Matmos: Performance and Conversation on Queer Noise

April 13, 2016 (Wednesday) / 7:00 pm

International House, 3701 Chestnut Street

Matmos: Performance and Conversation on Queer Noise

Performance will be followed by a conversation on queer noise with Heather Love (R. Jean Brownlee Term Associate Professor of English).

Experimental electronica duo Matmos have made albums using recordings of liposuction, rat cages, amplified crayfish nerve tissue, freshly cut human hair, and more. They have worked with innovative artists including Björk, Sō Percussion, and Antony Hegarty. Following their performance, M.C. (Martin) Schmidt and Drew Daniel will talk about their music, the challenges of collaborating as a couple, and the queerness of sound.


M.C. Schmidt and Drew Daniel formed Matmos in San Francisco in the mid-nineties, and are currently based in Baltimore.

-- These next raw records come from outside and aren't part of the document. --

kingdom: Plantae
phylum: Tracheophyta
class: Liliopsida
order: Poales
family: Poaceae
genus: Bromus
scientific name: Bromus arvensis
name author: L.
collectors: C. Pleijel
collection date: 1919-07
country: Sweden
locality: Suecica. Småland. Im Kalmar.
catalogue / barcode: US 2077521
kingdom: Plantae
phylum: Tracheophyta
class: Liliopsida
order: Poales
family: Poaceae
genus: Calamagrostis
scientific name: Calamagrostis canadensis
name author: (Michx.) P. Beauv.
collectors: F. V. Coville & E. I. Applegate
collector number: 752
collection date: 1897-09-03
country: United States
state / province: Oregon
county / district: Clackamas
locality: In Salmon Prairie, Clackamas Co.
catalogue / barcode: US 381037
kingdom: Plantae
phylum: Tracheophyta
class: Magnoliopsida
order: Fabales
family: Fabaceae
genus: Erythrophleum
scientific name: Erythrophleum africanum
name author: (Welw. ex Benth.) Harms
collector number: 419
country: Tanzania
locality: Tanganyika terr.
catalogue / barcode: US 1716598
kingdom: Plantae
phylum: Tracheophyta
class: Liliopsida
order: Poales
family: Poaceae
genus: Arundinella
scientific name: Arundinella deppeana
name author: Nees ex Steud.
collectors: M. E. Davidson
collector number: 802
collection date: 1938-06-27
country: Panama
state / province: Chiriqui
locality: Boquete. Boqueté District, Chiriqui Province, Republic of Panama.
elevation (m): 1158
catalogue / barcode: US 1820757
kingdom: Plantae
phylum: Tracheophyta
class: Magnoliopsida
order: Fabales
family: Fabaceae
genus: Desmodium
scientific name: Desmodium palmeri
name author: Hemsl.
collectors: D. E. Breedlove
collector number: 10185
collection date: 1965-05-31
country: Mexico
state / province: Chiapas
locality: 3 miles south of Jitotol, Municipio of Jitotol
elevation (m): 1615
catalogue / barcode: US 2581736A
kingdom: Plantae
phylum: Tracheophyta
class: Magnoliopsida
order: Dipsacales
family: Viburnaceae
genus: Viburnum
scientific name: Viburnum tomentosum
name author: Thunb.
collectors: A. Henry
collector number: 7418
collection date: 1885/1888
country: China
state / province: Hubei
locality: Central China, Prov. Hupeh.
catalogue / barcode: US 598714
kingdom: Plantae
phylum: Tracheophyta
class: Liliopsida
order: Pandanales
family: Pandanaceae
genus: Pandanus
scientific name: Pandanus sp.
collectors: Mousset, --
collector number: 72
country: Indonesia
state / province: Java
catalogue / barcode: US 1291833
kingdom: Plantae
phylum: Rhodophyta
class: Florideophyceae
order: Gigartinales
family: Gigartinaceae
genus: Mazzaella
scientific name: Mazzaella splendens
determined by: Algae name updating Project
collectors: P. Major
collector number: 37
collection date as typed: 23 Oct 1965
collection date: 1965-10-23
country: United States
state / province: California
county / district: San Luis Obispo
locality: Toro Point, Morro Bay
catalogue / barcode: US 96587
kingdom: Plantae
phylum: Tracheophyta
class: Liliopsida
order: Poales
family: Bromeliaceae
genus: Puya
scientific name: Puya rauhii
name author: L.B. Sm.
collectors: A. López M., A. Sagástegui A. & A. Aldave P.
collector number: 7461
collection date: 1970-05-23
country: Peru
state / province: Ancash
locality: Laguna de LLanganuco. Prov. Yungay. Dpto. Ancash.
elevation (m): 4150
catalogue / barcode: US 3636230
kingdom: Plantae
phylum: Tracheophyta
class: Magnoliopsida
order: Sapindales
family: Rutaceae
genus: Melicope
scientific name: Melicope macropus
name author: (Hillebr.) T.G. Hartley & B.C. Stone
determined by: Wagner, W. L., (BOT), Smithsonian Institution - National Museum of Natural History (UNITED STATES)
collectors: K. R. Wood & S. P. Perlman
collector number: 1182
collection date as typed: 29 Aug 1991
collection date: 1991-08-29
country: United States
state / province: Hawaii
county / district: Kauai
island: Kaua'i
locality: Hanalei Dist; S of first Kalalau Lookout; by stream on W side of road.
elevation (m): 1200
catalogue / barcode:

Since self-releasing their first album in 1997, Matmos have gone on to record a number of full-length albums, together with a variety of EPs, singles, and compilations. Several of those albums, including The Civil War and Supreme Balloon, were released on Matador Records. More recently under Thrill Jockey Records, the duo released The Marriage of True Minds in 2013. Their latest, Ultimate Care II, released February 2016 also under Thrill Jockey Records, consists entirely of washing machine noises, bringing laundry and its washing to a whole new level.

After working on Bjôrk's acclaimed album Vespertine they embarked on two world tours as part of her band. They have produced music for both films and the theatre, including Robert Wilson's experimental opera "The Life and Death of Marina Abramovic." In 2004 they spent 96 hours as artists in residence at the Yerba Buena Center for the Arts. Drew Daniel is associate professor of English at John's Hopkins University, and a contributor to online music magazine Pitchfork. Both Daniel and Schmidt appear in Ryan Junell's short film about science and music, Unseen Forces.